▶ **Provided entries**:
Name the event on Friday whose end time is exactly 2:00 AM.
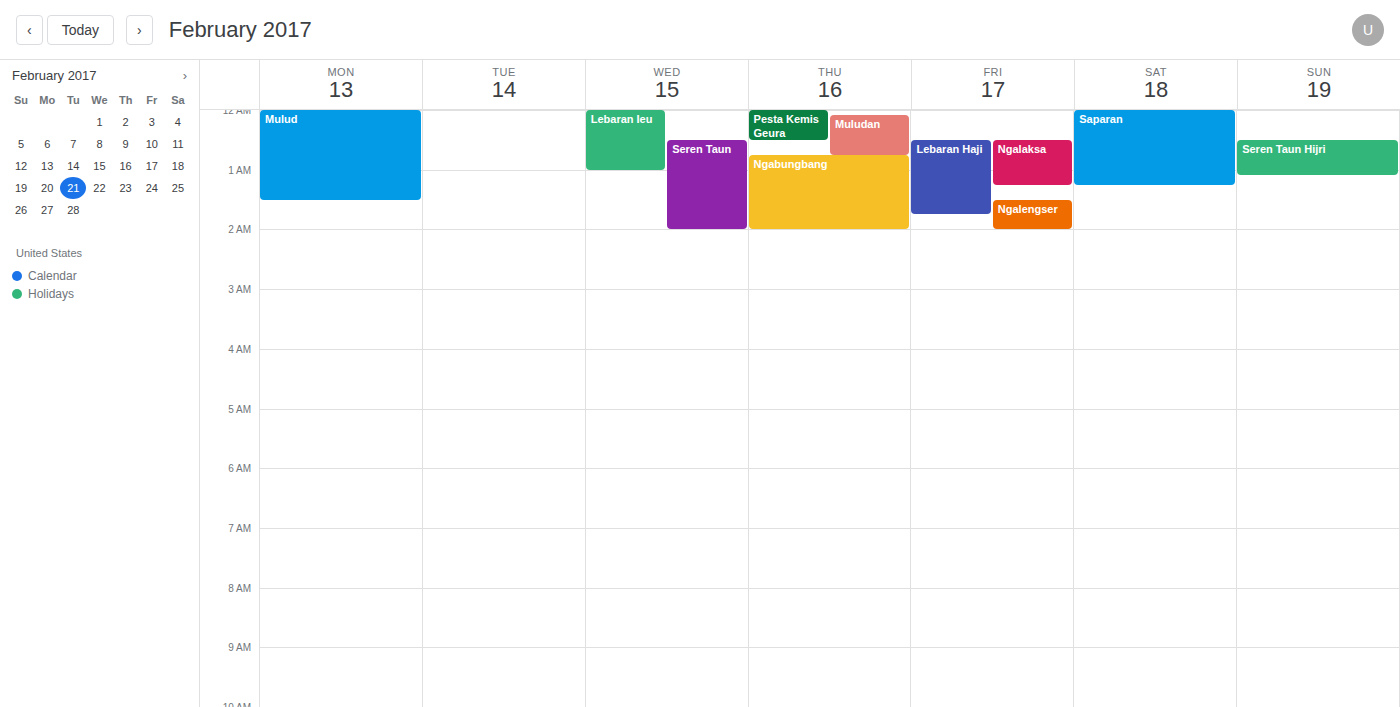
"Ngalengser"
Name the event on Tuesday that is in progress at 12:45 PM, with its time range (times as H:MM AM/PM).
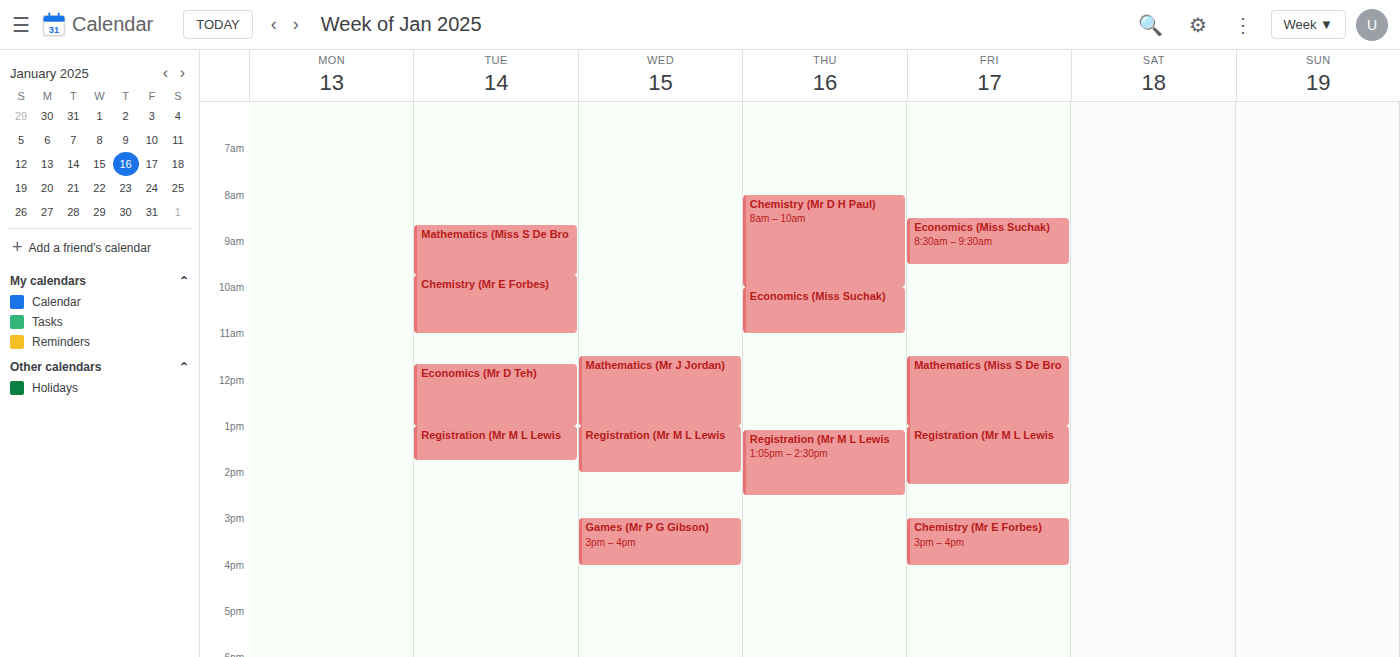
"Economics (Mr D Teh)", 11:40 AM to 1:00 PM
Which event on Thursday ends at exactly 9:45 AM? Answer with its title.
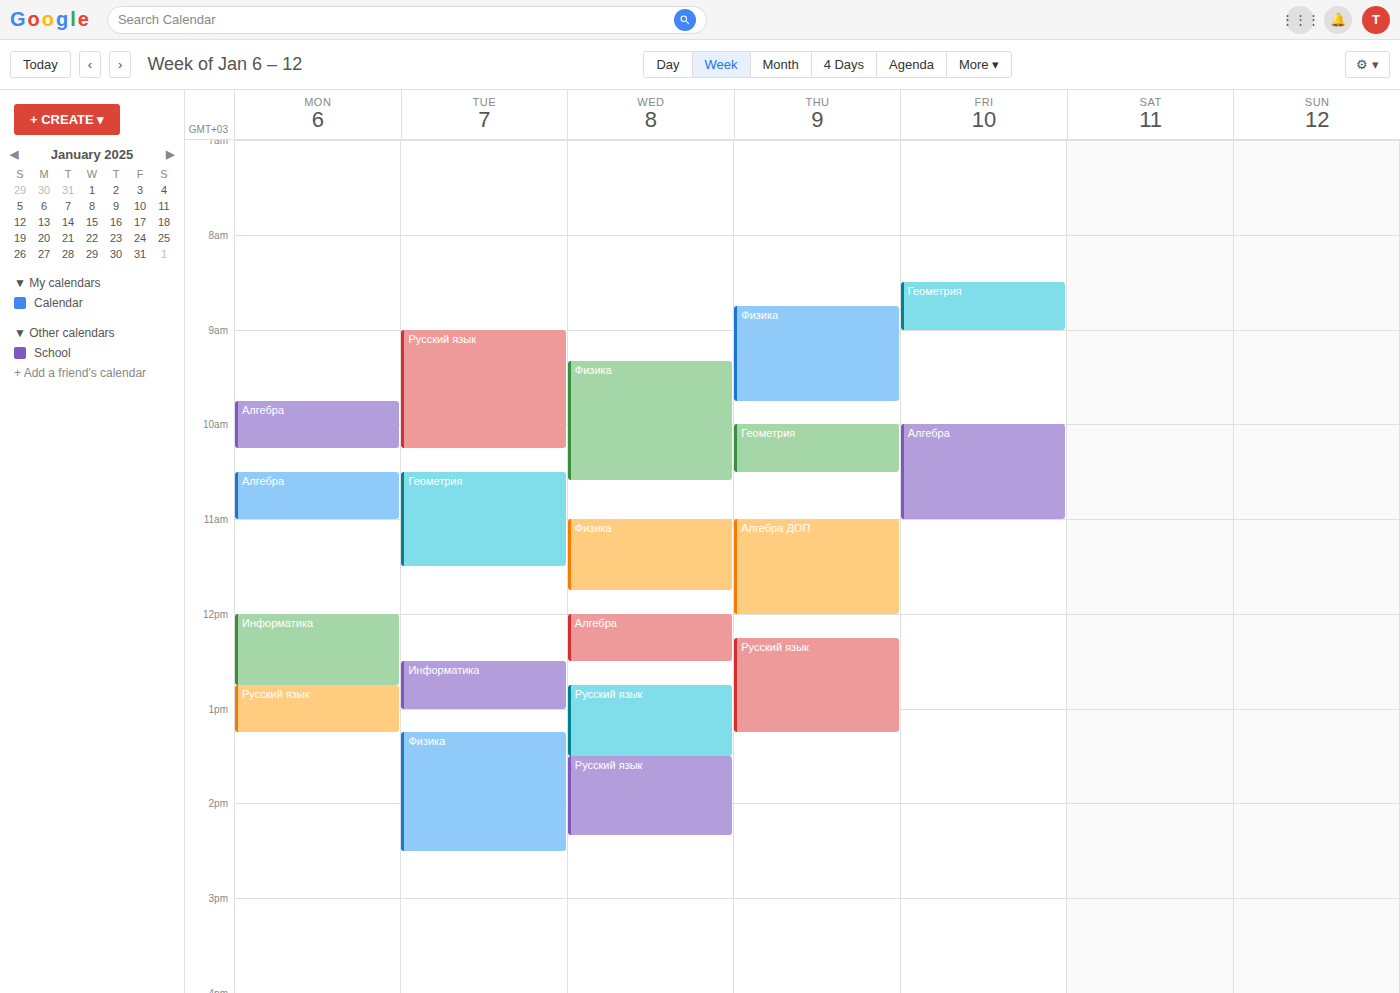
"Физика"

▶ **Exercise aim**: Rewrite all the rows above with "event" swapped for "appointment" and every other word left unchanged. Leave the pictures out.

▶ **Solution below**:
Name the appointment on Friday whose end time is exactly 2:00 AM.
"Ngalengser"
Name the appointment on Tuesday that is in progress at 12:45 PM, with its time range (times as H:MM AM/PM).
"Economics (Mr D Teh)", 11:40 AM to 1:00 PM
Which appointment on Thursday ends at exactly 9:45 AM? Answer with its title.
"Физика"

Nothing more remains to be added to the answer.